The sample question I always use in preparing a client to be deposed is, “Do you remember what day the planes crashed into the Twin Towers in New York City?” When your client answers, as she inevitably will, “September 11, 2001,” shake your head. “Too much information,” you warn. “Listen to the question again.” No matter how many tries it takes, allow her to come to the realization by herself that the question is not “What day?” but “Do you remember?” There are only two possible correct answers to the question posed, and they are “Yes” or “No.”

Listen to the question. In general, at deposition, your client should limit her answers in the following manner:

  • Concisely answer all questions in “yes” or “no” form, if possible, without providing further unnecessary explanation.
  • If deposing counsel asks an open-ended question or seeks further explanation, keep answers as concise as possible by providing the shortest possible truthful answer to the question.
  • Responses such as, “I don’t know” or “I don’t remember” are perfectly acceptable and infinitely better than attempting to be responsive through guessing or speculation. A witness should never be allowed to guess or speculate about anything. Never. Ever.
  • “I don’t understand your question” is the only acceptable response to a vague, ambiguous, or poorly phrased question.

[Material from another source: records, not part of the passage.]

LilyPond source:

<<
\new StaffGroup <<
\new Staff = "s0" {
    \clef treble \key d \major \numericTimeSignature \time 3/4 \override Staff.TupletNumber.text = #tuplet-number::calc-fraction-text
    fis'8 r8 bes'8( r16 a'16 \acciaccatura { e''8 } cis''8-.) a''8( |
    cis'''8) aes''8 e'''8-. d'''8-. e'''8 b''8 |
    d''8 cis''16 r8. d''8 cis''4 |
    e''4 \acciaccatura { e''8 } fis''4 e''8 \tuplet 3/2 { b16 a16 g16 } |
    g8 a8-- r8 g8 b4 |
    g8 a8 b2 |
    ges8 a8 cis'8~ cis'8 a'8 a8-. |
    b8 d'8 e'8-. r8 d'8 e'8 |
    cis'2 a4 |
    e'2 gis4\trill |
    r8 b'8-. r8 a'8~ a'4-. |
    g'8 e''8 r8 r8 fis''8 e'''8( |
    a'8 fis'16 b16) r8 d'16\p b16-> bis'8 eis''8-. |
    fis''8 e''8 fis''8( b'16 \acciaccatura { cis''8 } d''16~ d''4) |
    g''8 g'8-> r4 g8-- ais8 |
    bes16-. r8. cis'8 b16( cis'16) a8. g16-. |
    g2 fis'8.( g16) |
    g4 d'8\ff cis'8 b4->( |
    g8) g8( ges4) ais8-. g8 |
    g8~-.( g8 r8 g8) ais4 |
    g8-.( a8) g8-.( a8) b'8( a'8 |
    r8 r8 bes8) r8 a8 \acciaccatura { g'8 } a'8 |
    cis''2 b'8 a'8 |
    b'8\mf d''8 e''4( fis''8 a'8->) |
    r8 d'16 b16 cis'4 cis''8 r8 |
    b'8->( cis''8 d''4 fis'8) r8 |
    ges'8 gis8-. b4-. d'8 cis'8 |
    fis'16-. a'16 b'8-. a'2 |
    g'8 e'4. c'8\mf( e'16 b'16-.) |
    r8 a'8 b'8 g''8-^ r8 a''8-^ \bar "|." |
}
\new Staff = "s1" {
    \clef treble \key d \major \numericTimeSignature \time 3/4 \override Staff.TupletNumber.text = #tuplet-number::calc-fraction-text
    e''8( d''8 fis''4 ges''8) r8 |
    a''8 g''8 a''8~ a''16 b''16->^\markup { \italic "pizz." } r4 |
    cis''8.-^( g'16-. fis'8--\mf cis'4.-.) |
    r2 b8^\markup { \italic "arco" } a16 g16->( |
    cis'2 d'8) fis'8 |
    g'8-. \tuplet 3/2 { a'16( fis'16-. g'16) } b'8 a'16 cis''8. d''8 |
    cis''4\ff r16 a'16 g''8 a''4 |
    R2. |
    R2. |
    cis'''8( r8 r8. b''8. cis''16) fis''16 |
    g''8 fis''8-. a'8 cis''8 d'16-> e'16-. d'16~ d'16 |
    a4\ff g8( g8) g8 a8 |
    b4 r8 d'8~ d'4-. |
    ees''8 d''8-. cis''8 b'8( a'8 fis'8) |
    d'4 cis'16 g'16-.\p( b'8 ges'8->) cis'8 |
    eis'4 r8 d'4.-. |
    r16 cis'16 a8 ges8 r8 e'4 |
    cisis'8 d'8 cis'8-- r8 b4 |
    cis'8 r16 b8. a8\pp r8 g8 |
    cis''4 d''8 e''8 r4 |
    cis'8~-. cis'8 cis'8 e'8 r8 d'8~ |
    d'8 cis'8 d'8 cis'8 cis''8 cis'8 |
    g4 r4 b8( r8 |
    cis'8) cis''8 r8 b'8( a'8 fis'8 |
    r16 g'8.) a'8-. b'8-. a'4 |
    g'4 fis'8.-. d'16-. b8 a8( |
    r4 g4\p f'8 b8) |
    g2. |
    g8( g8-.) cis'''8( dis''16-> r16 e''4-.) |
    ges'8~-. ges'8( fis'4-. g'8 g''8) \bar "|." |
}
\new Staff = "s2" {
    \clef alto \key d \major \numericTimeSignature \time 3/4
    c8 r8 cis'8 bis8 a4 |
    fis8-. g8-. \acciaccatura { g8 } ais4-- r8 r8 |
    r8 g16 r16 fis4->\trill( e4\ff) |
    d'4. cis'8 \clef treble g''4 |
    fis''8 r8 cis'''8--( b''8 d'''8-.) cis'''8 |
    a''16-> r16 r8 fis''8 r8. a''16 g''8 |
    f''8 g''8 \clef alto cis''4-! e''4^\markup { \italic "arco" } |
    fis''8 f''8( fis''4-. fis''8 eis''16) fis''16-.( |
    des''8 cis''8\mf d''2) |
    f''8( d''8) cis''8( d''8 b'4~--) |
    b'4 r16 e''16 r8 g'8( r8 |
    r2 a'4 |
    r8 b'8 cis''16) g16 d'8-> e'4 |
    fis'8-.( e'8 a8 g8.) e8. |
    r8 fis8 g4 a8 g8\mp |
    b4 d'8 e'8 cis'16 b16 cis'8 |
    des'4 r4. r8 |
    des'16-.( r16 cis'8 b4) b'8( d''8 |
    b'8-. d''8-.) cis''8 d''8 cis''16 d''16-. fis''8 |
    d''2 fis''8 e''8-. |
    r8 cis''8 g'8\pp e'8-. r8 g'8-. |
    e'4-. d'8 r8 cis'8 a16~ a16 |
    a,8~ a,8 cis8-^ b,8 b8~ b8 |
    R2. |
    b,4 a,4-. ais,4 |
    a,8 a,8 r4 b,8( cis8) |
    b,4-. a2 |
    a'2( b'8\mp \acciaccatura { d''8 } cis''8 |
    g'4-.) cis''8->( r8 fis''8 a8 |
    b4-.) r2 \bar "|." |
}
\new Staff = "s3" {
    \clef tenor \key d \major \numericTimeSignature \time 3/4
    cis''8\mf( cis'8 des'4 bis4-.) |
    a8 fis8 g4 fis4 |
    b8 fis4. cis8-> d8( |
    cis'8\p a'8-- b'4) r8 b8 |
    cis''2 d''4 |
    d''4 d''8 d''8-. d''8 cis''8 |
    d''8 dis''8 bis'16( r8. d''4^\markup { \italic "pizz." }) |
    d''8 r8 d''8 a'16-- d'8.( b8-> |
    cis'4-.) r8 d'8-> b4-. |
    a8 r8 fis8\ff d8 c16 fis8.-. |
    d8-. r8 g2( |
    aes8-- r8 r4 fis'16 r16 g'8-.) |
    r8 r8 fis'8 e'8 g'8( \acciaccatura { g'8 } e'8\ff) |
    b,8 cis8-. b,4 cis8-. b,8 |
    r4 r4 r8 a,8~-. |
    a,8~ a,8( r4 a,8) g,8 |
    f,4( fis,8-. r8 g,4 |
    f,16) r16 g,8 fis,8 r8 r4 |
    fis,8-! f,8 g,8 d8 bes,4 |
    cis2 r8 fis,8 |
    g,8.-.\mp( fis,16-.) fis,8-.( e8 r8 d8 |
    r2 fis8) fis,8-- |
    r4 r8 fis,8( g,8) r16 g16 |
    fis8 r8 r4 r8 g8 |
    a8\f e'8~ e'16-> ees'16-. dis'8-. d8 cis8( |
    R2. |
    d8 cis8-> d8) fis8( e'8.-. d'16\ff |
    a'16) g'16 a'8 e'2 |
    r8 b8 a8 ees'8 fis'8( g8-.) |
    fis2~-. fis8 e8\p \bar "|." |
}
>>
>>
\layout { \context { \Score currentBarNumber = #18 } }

Remember that you may instruct your client not to answer a question only when it calls for privileged or, in certain jurisdictions, private information. Unless I absolutely must, I don’t engage in “cleanup.” I don’t ask follow-up questions that might elicit a new fact or even to explain prior answers unless I absolutely must to avoid leaving a mistaken or misleading answer on the record.

Follow the Golden Rule. No matter what, remember to play well with others. You can never go wrong by exercising cooperation and plain old common courtesy. But be sure to make your record and stick to your guns when appropriate and necessary for your client. If discovery disputes arise and become contentious, keep in mind that the more faithfully you conduct yourself in a collected and professional manner, the better.